__ASSIGNED TASK__
Please answer these questions using the text on creative invention in adversity below:
1. What do deep markets hungry for art product rarely produce?
2. In which country is resourcefulness called something of a national ethos?
3. What three things done by the country's everyday people are named?

__TEXT SECTION__
Creative Invention in the Face of Adversity?January 27, 2016
Financial plenty can build a great culture industry, but deep markets hungry for art product rarely produce great art. In truth, the opposite has more often been the case. Occasionally, artists of clear vision thrive as their pools of financial, material, and institutional support deepen. But great art is often made in adversity, whether personal, financial, material, psychological, or cultural. In Brazil especially, the human capacity to be resourceful, to inventively find ingenious routes to fulfilling practical needs in the face of what may otherwise appear to be nothingness, is something of a national ethos. It is true of the country’s everyday people—how they fix toilets, make shelter, support themselves—and it is equally true of its artists.

__DATA EXCERPTS__
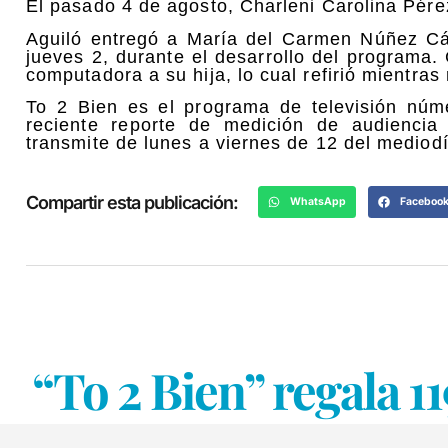
El pasado 4 de agosto, Charleni Carolina Pér
Aguiló entregó a María del Carmen Núñez Cá
jueves 2, durante el desarrollo del programa
computadora a su hija, lo cual refirió mientras 
To 2 Bien es el programa de televisión núm
reciente reporte de medición de audiencia
transmite de lunes a viernes de 12 del mediodí
Compartir esta publicación:
WhatsApp
Faceboo
“To 2 Bien” regala 1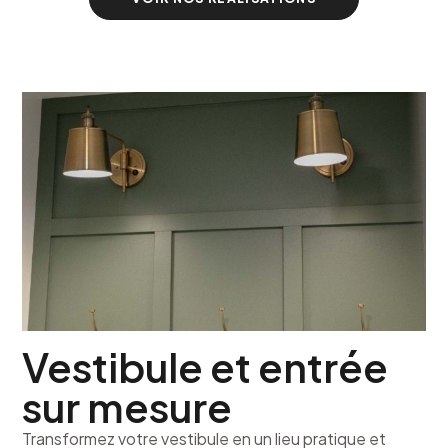
Vestibule et entrée
sur mesure
Transformez votre vestibule en un lieu pratique et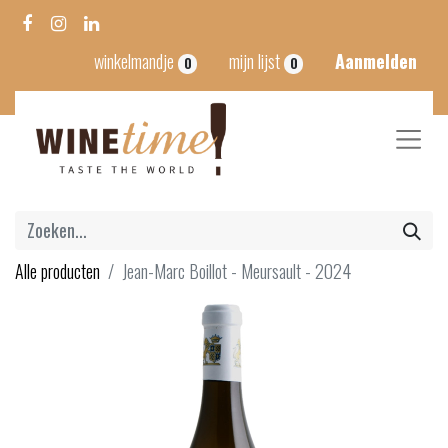
winkelmandje
mijn lijst
Aanmelden
0
0
Alle producten
Jean-Marc Boillot - Meursault - 2024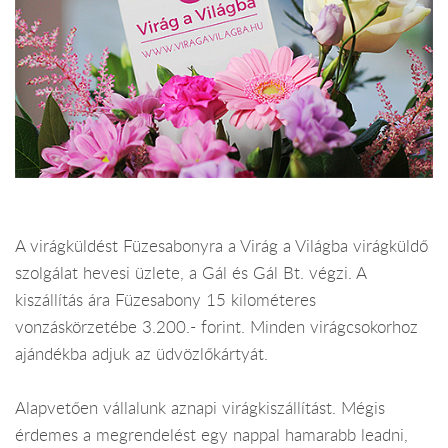
A virágküldést Füzesabonyra a Virág a Világba virágküldő
szolgálat hevesi üzlete, a Gál és Gál Bt. végzi. A
kiszállítás ára Füzesabony 15 kilométeres
vonzáskörzetébe 3.200.- forint. Minden virágcsokorhoz
ajándékba adjuk az üdvözlőkártyát.
Alapvetően vállalunk aznapi virágkiszállítást. Mégis
érdemes a megrendelést egy nappal hamarabb leadni,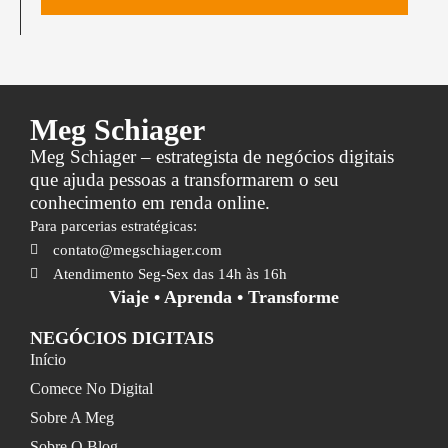
Meg Schiager
Meg Schiager – estrategista de negócios digitais
que ajuda pessoas a transformarem o seu
conhecimento em renda online.
Para parcerias estratégicas:
contato@megschiager.com
Atendimento Seg-Sex das 14h às 16h
Viaje • Aprenda • Transforme
NEGÓCIOS DIGITAIS
Início
Comece No Digital
Sobre A Meg
Sobre O Blog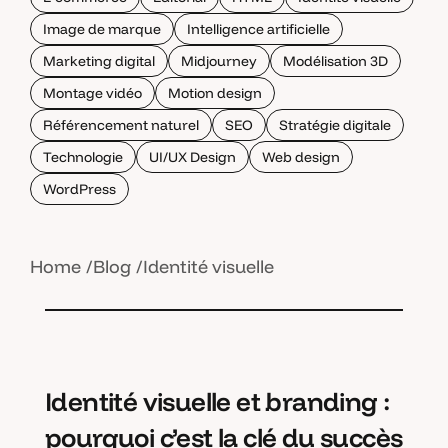
Image de marque
Intelligence artificielle
Marketing digital
Midjourney
Modélisation 3D
Montage vidéo
Motion design
Référencement naturel
SEO
Stratégie digitale
Technologie
UI/UX Design
Web design
WordPress
Home
Blog
Identité visuelle
Identité visuelle et branding :
pourquoi c’est la clé du succès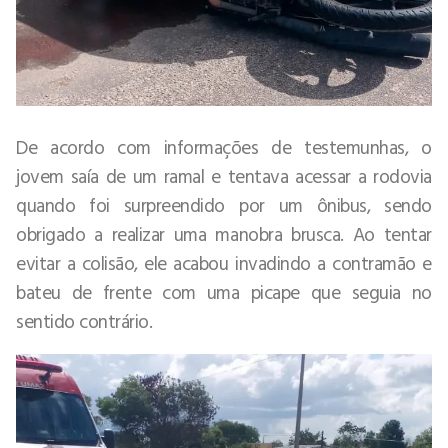
De acordo com informações de testemunhas, o
jovem saía de um ramal e tentava acessar a rodovia
quando foi surpreendido por um ônibus, sendo
obrigado a realizar uma manobra brusca. Ao tentar
evitar a colisão, ele acabou invadindo a contramão e
bateu de frente com uma picape que seguia no
sentido contrário.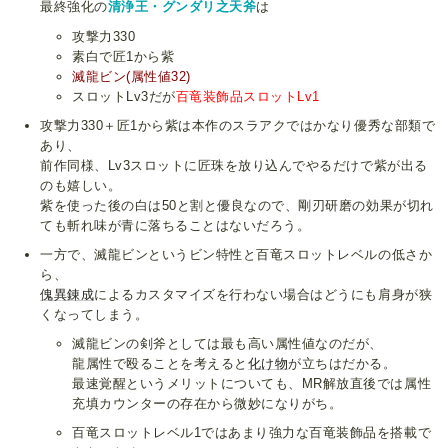
最終強化の
清浄王・グンダリ之天斧
は
攻撃力330
素白で匠1から紫
滅龍ビン(属性値32)
スロットLv3だが
百竜装飾品スロットLv1
攻撃力330＋匠1から紫は本作のスラアクではかなり優秀な部類で
あり、
前作同様、Lv3スロットに匠珠を放り込んでやるだけで紫が出る
のも嬉しい。
紫を使った後の白は50と割と優良なので、剛刃研磨の効果が切れ
ても斬れ味が青に落ちることはないだろう。
一方で、滅龍ビンというビン特性と百竜スロットレベルの低さか
ら、
傀異錬成
によるカスタマイズを行わない場合はどうにも肩身が狭
くなってしまう。
滅龍ビンの剣斧としては最も高い属性値なのだが、
龍属性で殴ることを考えると
化け物
が立ちはだかる。
最速覚醒というメリットについても、MR解放直後では属性
充填カウンターの存在から微妙になりがち。
百竜スロットレベル1ではあまり強力な百竜装飾品を搭載で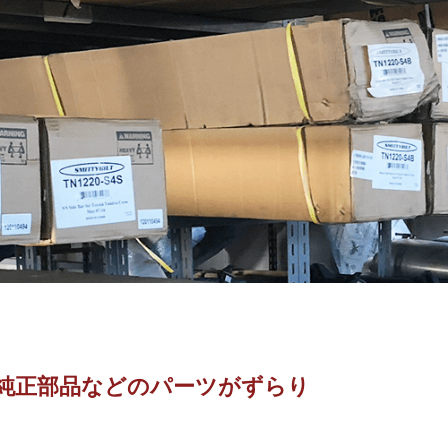
純正部品などのパーツがずらり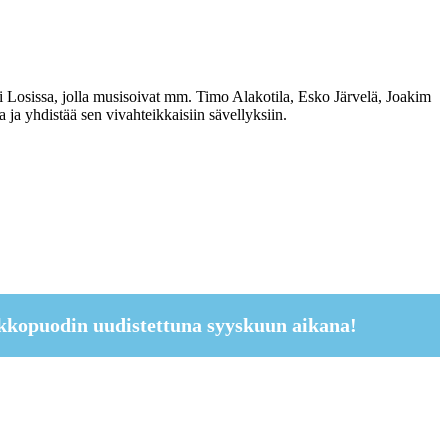
 Losissa, jolla musisoivat mm. Timo Alakotila, Esko Järvelä, Joakim
ja yhdistää sen vivahteikkaisiin sävellyksiin.
kkopuodin uudistettuna syyskuun aikana!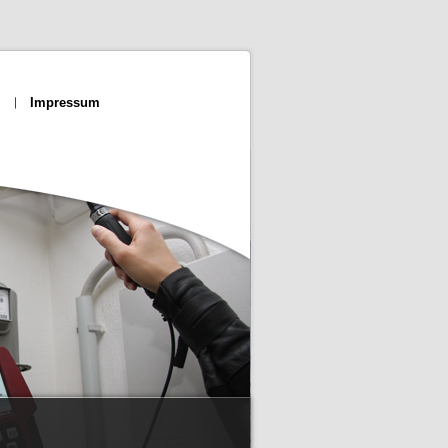
Impressum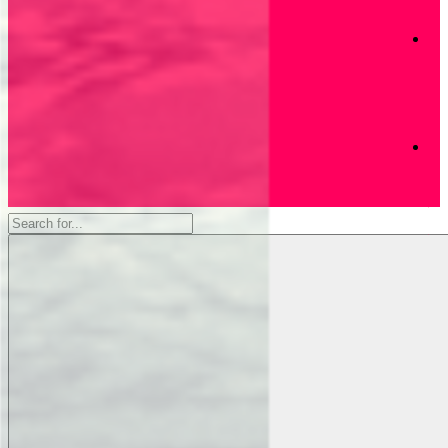
同
週
灣
年
們
首
06
志
報
映
月
長
獻
11
老
上
日
支
帝
教
裡
主
持
會
共
日
2023
好
週
年
的
06
報
收
月
Search
04
藏
for...
日
主
日
週
報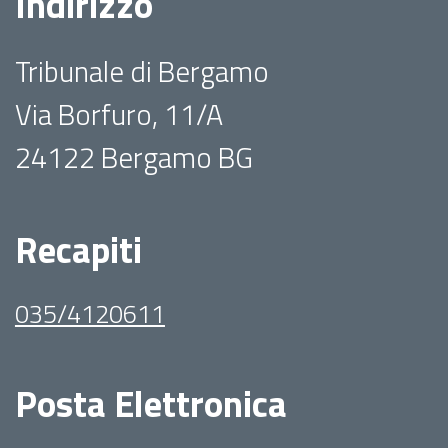
Indirizzo
Tribunale di Bergamo
Via Borfuro, 11/A
24122 Bergamo BG
Recapiti
035/4120611
Posta Elettronica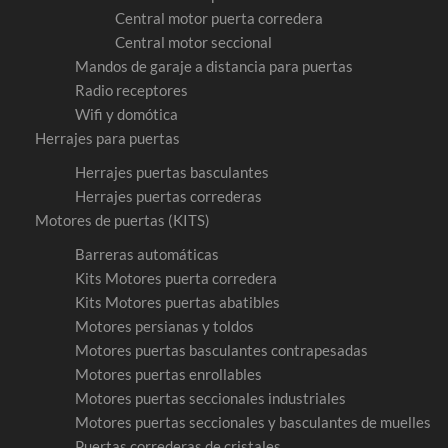
Central motor puerta corredera
Central motor seccional
Mandos de garaje a distancia para puertas
Radio receptores
Wifi y domótica
Herrajes para puertas
Herrajes puertas basculantes
Herrajes puertas correderas
Motores de puertas (KITS)
Barreras automáticas
Kits Motores puerta corredera
Kits Motores puertas abatibles
Motores persianas y toldos
Motores puertas basculantes contrapesadas
Motores puertas enrollables
Motores puertas seccionales industriales
Motores puertas seccionales y basculantes de muelles
Puertas correderas de cristales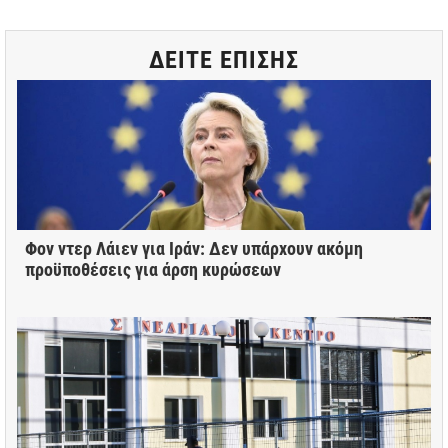
ΔΕΙΤΕ ΕΠΙΣΗΣ
Φον ντερ Λάιεν για Ιράν: Δεν υπάρχουν ακόμη
προϋποθέσεις για άρση κυρώσεων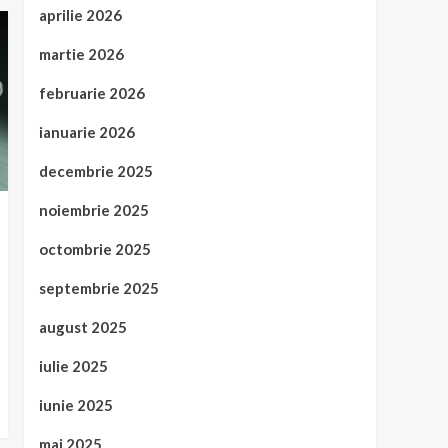
aprilie 2026
martie 2026
februarie 2026
ianuarie 2026
decembrie 2025
noiembrie 2025
octombrie 2025
septembrie 2025
august 2025
iulie 2025
iunie 2025
mai 2025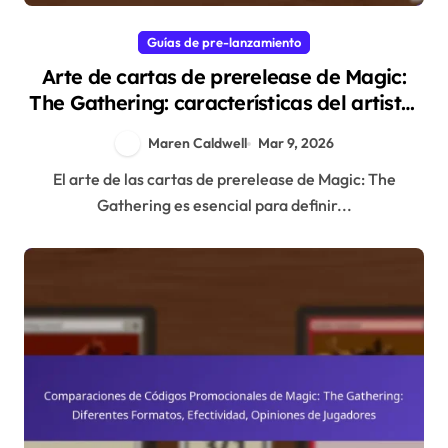
Guías de pre-lanzamiento
Arte de cartas de prerelease de Magic:
The Gathering: características del artista,
evolución del diseño, apreciación de la
Maren Caldwell
Mar 9, 2026
comunidad
El arte de las cartas de prerelease de Magic: The
Gathering es esencial para definir...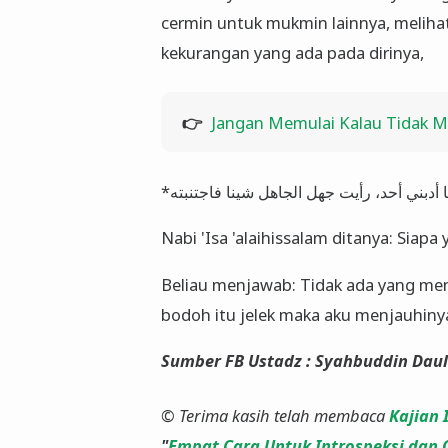
cermin untuk mukmin lainnya, meliha
kekurangan yang ada pada dirinya,
👉
Jangan Memulai Kalau Tidak Ma
Nabi 'Isa 'alaihissalam ditanya: Si
Beliau menjawab: Tidak ada yang men
bodoh itu jelek maka aku menjauhiny
Sumber FB Ustadz : Syahbuddin Daul
© Terima kasih telah membaca
Kajian 
"
Empat Cara Untuk Introspeksi dan 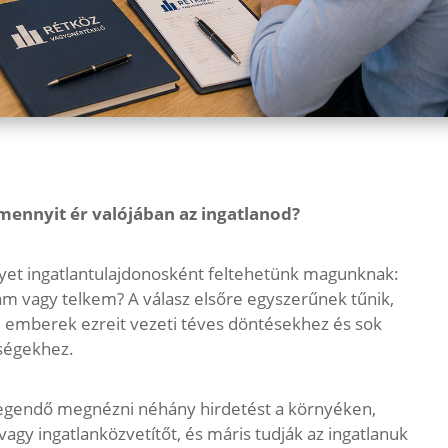
 mennyit ér valójában az ingatlanod?
lyet ingatlantulajdonosként feltehetünk magunknak:
am vagy telkem? A válasz elsőre egyszerűnek tűnik,
e emberek ezreit vezeti téves döntésekhez és sok
eségekhez.
legendő megnézni néhány hirdetést a környéken,
gy ingatlanközvetítőt, és máris tudják az ingatlanuk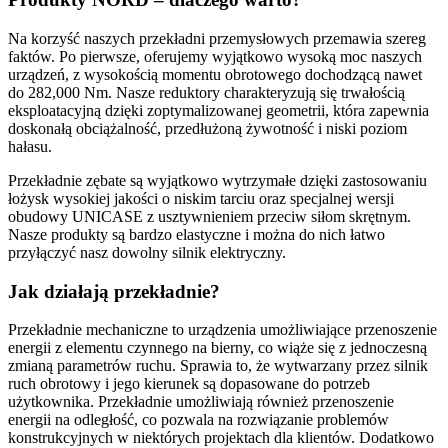
Na korzyść naszych przekładni przemysłowych przemawia szereg
faktów. Po pierwsze, oferujemy wyjątkowo wysoką moc naszych
urządzeń, z wysokością momentu obrotowego dochodzącą nawet
do 282,000 Nm. Nasze reduktory charakteryzują się trwałością
eksploatacyjną dzięki zoptymalizowanej geometrii, która zapewnia
doskonałą obciążalność, przedłużoną żywotność i niski poziom
hałasu.
Przekładnie zębate są wyjątkowo wytrzymałe dzięki zastosowaniu
łożysk wysokiej jakości o niskim tarciu oraz specjalnej wersji
obudowy UNICASE z usztywnieniem przeciw siłom skrętnym.
Nasze produkty są bardzo elastyczne i można do nich łatwo
przyłączyć nasz dowolny silnik elektryczny.
Jak działają przekładnie?
Przekładnie mechaniczne to urządzenia umożliwiające przenoszenie
energii z elementu czynnego na bierny, co wiąże się z jednoczesną
zmianą parametrów ruchu. Sprawia to, że wytwarzany przez silnik
ruch obrotowy i jego kierunek są dopasowane do potrzeb
użytkownika. Przekładnie umożliwiają również przenoszenie
energii na odległość, co pozwala na rozwiązanie problemów
konstrukcyjnych w niektórych projektach dla klientów. Dodatkowo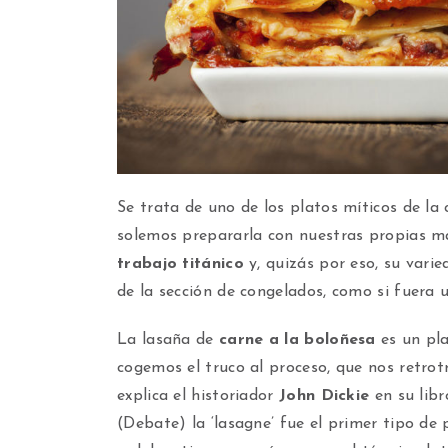
Se trata de uno de los platos míticos de la c
solemos prepararla con nuestras propias m
trabajo titánico
y, quizás por eso, su vari
de la sección de congelados, como si fuera 
La lasaña de
carne a la boloñesa
es un pla
cogemos el truco al proceso, que nos retrot
explica el historiador
John Dickie
en su lib
(Debate) la ‘lasagne’ fue el primer tipo de p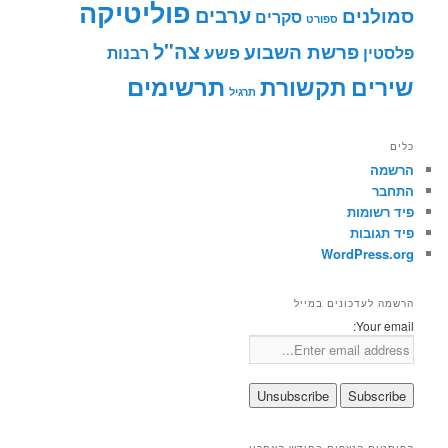
פוליטיקה
ערבים
סמולנים
סקרים
ספורט
צה"ל
פרשת השבוע
פשע
פלסטין
רבנות
תרשימים
שירים
תקשורת
תרגיל
כלים
הרשמה
התחבר
פיד רשומות
פיד תגובות
WordPress.org
הרשמה לעדכונים במייל
Your email:
הפוסטים הנצפים בחודש האחרון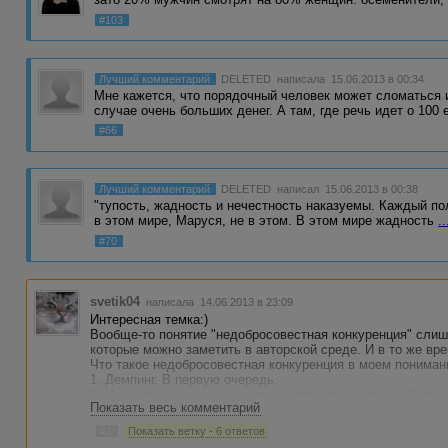
#103
Лучший комментарий
DELETED
написала 15.06.2013 в 00:34
Мне кажется, что порядочный человек может сломаться и
случае очень больших денег. А там, где речь идет о 100
#66
Лучший комментарий
DELETED
написал 15.06.2013 в 00:38
"тупость, жадность и нечестность наказуемы. Каждый по
в этом мире, Маруся, не в этом. В этом мире жадность
..
#70
svetik04
написала 14.06.2013 в 23:09
Интересная темка:)
Вообще-то понятие "недобросовестная конкуренция" слиш
которые можно заметить в авторской среде. И в то же в
Что такое недобросовестная конкуренция в моем пониман
1. Демпинг. В первую очередь.
2. Негативные высказывания в портфолио авторов. Хотя 
Показать весь комментарий
опуская коллегу, что в итоге роют яму сами себе, попада
десяток ЧС.
#1
Показать ветку - 6 ответов
3. Срач в темах по поиску авторов и в заказах, когда ав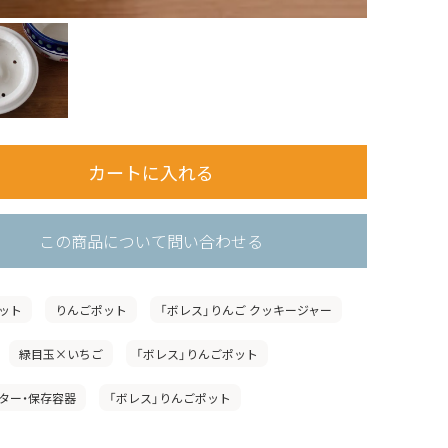
この商品について問い合わせる
ット
りんごポット
「ボレス」りんご クッキージャー
緑目玉×いちご
「ボレス」りんごポット
ター・保存容器
「ボレス」りんごポット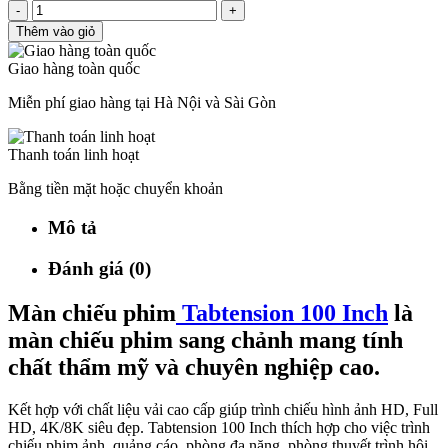
-
+
Thêm vào giỏ
Giao hàng toàn quốc
Miễn phí giao hàng tại Hà Nội và Sài Gòn
Thanh toán linh hoạt
Bằng tiền mặt hoặc chuyển khoản
Mô tả
Đánh giá (0)
Màn chiếu phim
Tabtension 100 Inch
là
màn chiếu phim sang chảnh mang tính
chất thẩm mỹ và chuyên nghiệp cao.
Kết hợp với chất liệu vải cao cấp giúp trình chiếu hình ảnh HD, Full
HD, 4K/8K siêu đẹp. Tabtension 100 Inch thích hợp cho việc trình
chiếu phim ảnh, quảng cáo, phòng đa năng, phòng thuyết trình hội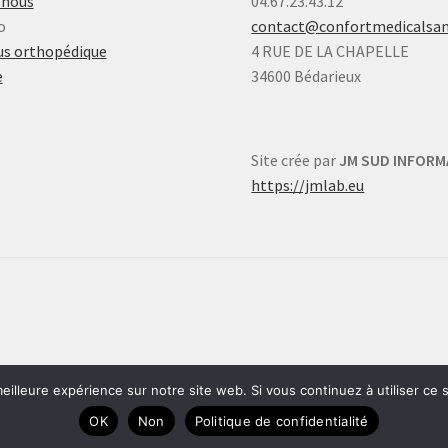
-nous
04.67.23.43.12
o
contact@confortmedicalsa
s orthopédique
4 RUE DE LA CHAPELLE
e
34600 Bédarieux
Site crée par
JM SUD INFORM
https://jmlab.eu
eilleure expérience sur notre site web. Si vous continuez à utiliser ce
OK
Non
Politique de confidentialité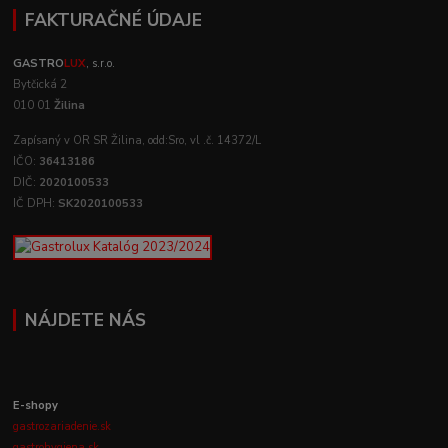
FAKTURAČNÉ ÚDAJE
GASTRO
LUX
, s.r.o.
Bytčická 2
010 01
Žilina
Zapísaný v OR SR Žilina, odd:Sro, vl .č. 14372/L
IČO:
36413186
DIČ:
2020100533
IČ DPH:
SK2020100533
NÁJDETE NÁS
E-shopy
gastrozariadenie.sk
gastrohygiena.sk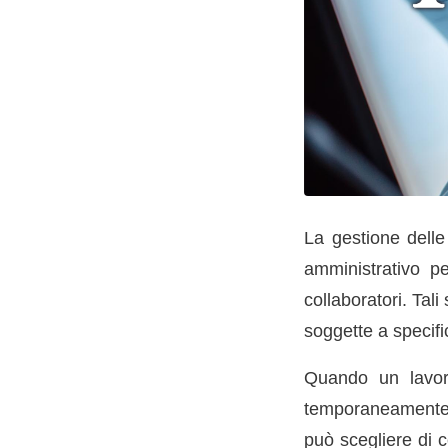
La gestione delle
amministrativo p
collaboratori. Tal
soggette a specific
Quando un lavora
temporaneamente la
può scegliere di c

__OUTPUT__
1. Great art.
2. Brazil.
3. How they fix toilets, make shelter, and support themselves.